MATERIALS PROVIDED below:

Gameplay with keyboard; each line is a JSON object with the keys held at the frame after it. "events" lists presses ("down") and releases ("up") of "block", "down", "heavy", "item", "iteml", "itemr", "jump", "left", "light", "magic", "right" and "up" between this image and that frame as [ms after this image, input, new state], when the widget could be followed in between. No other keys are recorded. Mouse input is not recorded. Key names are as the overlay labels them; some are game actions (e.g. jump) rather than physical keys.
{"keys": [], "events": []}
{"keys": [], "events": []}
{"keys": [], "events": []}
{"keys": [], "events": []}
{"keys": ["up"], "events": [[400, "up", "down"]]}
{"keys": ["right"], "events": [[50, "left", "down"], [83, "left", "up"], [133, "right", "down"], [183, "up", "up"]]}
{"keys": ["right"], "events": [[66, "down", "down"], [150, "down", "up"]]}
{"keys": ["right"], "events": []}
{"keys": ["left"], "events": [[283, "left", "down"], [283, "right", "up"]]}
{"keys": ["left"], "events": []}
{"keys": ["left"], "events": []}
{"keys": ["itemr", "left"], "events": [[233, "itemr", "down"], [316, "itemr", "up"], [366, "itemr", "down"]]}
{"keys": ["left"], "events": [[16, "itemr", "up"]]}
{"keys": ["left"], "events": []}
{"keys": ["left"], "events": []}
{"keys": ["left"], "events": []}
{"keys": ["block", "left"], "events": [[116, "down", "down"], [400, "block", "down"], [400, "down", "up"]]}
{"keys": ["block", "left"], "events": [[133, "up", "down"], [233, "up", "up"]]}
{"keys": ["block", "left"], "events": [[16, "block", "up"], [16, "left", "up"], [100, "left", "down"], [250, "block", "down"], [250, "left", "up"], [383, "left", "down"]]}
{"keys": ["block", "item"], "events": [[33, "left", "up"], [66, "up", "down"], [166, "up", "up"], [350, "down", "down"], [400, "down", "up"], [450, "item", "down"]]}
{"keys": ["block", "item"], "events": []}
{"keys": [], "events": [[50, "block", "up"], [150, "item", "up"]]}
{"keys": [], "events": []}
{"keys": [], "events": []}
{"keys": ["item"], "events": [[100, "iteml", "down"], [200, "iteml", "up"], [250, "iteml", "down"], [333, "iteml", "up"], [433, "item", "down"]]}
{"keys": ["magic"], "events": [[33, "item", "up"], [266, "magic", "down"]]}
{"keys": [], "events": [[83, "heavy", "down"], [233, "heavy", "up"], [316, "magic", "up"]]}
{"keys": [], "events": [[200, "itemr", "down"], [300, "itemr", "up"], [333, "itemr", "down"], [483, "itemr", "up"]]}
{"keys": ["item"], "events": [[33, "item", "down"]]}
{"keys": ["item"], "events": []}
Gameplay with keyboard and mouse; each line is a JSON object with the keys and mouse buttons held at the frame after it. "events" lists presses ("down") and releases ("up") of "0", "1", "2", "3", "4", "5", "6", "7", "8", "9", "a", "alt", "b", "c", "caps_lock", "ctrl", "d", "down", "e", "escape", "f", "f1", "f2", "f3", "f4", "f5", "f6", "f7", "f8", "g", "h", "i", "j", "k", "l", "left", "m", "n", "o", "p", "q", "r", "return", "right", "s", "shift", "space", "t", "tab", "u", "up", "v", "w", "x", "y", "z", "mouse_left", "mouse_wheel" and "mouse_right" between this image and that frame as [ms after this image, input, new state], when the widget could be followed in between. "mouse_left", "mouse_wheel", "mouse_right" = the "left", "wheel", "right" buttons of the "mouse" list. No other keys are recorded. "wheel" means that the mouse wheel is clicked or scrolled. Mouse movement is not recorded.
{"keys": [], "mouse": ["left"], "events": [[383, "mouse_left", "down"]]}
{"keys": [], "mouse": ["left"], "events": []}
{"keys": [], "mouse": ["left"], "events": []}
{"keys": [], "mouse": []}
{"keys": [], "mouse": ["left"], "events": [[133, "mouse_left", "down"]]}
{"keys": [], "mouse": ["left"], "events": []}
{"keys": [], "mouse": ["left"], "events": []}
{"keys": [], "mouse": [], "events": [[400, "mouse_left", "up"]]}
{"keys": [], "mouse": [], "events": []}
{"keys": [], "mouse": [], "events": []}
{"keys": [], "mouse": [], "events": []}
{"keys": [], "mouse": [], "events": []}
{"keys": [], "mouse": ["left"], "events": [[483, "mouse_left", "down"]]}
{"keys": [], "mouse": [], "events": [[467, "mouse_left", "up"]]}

End of MATERIALS PROVIDED.

### HOW TO COMPLETE THIS TASK
Each of the records is to be written out again without alteration.

### TASK RESPONSE
Gameplay with keyboard; each line is a JSON object with the keys held at the frame after it. "events" lists presses ("down") and releases ("up") of "block", "down", "heavy", "item", "iteml", "itemr", "jump", "left", "light", "magic", "right" and "up" between this image and that frame as [ms after this image, input, new state], when the widget could be followed in between. No other keys are recorded. Mouse input is not recorded. Key names are as the overlay labels them; some are game actions (e.g. jump) rather than physical keys.
{"keys": [], "events": []}
{"keys": [], "events": []}
{"keys": [], "events": []}
{"keys": [], "events": []}
{"keys": ["up"], "events": [[400, "up", "down"]]}
{"keys": ["right"], "events": [[50, "left", "down"], [83, "left", "up"], [133, "right", "down"], [183, "up", "up"]]}
{"keys": ["right"], "events": [[66, "down", "down"], [150, "down", "up"]]}
{"keys": ["right"], "events": []}
{"keys": ["left"], "events": [[283, "left", "down"], [283, "right", "up"]]}
{"keys": ["left"], "events": []}
{"keys": ["left"], "events": []}
{"keys": ["itemr", "left"], "events": [[233, "itemr", "down"], [316, "itemr", "up"], [366, "itemr", "down"]]}
{"keys": ["left"], "events": [[16, "itemr", "up"]]}
{"keys": ["left"], "events": []}
{"keys": ["left"], "events": []}
{"keys": ["left"], "events": []}
{"keys": ["block", "left"], "events": [[116, "down", "down"], [400, "block", "down"], [400, "down", "up"]]}
{"keys": ["block", "left"], "events": [[133, "up", "down"], [233, "up", "up"]]}
{"keys": ["block", "left"], "events": [[16, "block", "up"], [16, "left", "up"], [100, "left", "down"], [250, "block", "down"], [250, "left", "up"], [383, "left", "down"]]}
{"keys": ["block", "item"], "events": [[33, "left", "up"], [66, "up", "down"], [166, "up", "up"], [350, "down", "down"], [400, "down", "up"], [450, "item", "down"]]}
{"keys": ["block", "item"], "events": []}
{"keys": [], "events": [[50, "block", "up"], [150, "item", "up"]]}
{"keys": [], "events": []}
{"keys": [], "events": []}
{"keys": ["item"], "events": [[100, "iteml", "down"], [200, "iteml", "up"], [250, "iteml", "down"], [333, "iteml", "up"], [433, "item", "down"]]}
{"keys": ["magic"], "events": [[33, "item", "up"], [266, "magic", "down"]]}
{"keys": [], "events": [[83, "heavy", "down"], [233, "heavy", "up"], [316, "magic", "up"]]}
{"keys": [], "events": [[200, "itemr", "down"], [300, "itemr", "up"], [333, "itemr", "down"], [483, "itemr", "up"]]}
{"keys": ["item"], "events": [[33, "item", "down"]]}
{"keys": ["item"], "events": []}
Gameplay with keyboard and mouse; each line is a JSON object with the keys and mouse buttons held at the frame after it. "events" lists presses ("down") and releases ("up") of "0", "1", "2", "3", "4", "5", "6", "7", "8", "9", "a", "alt", "b", "c", "caps_lock", "ctrl", "d", "down", "e", "escape", "f", "f1", "f2", "f3", "f4", "f5", "f6", "f7", "f8", "g", "h", "i", "j", "k", "l", "left", "m", "n", "o", "p", "q", "r", "return", "right", "s", "shift", "space", "t", "tab", "u", "up", "v", "w", "x", "y", "z", "mouse_left", "mouse_wheel" and "mouse_right" between this image and that frame as [ms after this image, input, new state], when the widget could be followed in between. "mouse_left", "mouse_wheel", "mouse_right" = the "left", "wheel", "right" buttons of the "mouse" list. No other keys are recorded. "wheel" means that the mouse wheel is clicked or scrolled. Mouse movement is not recorded.
{"keys": [], "mouse": ["left"], "events": [[383, "mouse_left", "down"]]}
{"keys": [], "mouse": ["left"], "events": []}
{"keys": [], "mouse": ["left"], "events": []}
{"keys": [], "mouse": []}
{"keys": [], "mouse": ["left"], "events": [[133, "mouse_left", "down"]]}
{"keys": [], "mouse": ["left"], "events": []}
{"keys": [], "mouse": ["left"], "events": []}
{"keys": [], "mouse": [], "events": [[400, "mouse_left", "up"]]}
{"keys": [], "mouse": [], "events": []}
{"keys": [], "mouse": [], "events": []}
{"keys": [], "mouse": [], "events": []}
{"keys": [], "mouse": [], "events": []}
{"keys": [], "mouse": ["left"], "events": [[483, "mouse_left", "down"]]}
{"keys": [], "mouse": [], "events": [[467, "mouse_left", "up"]]}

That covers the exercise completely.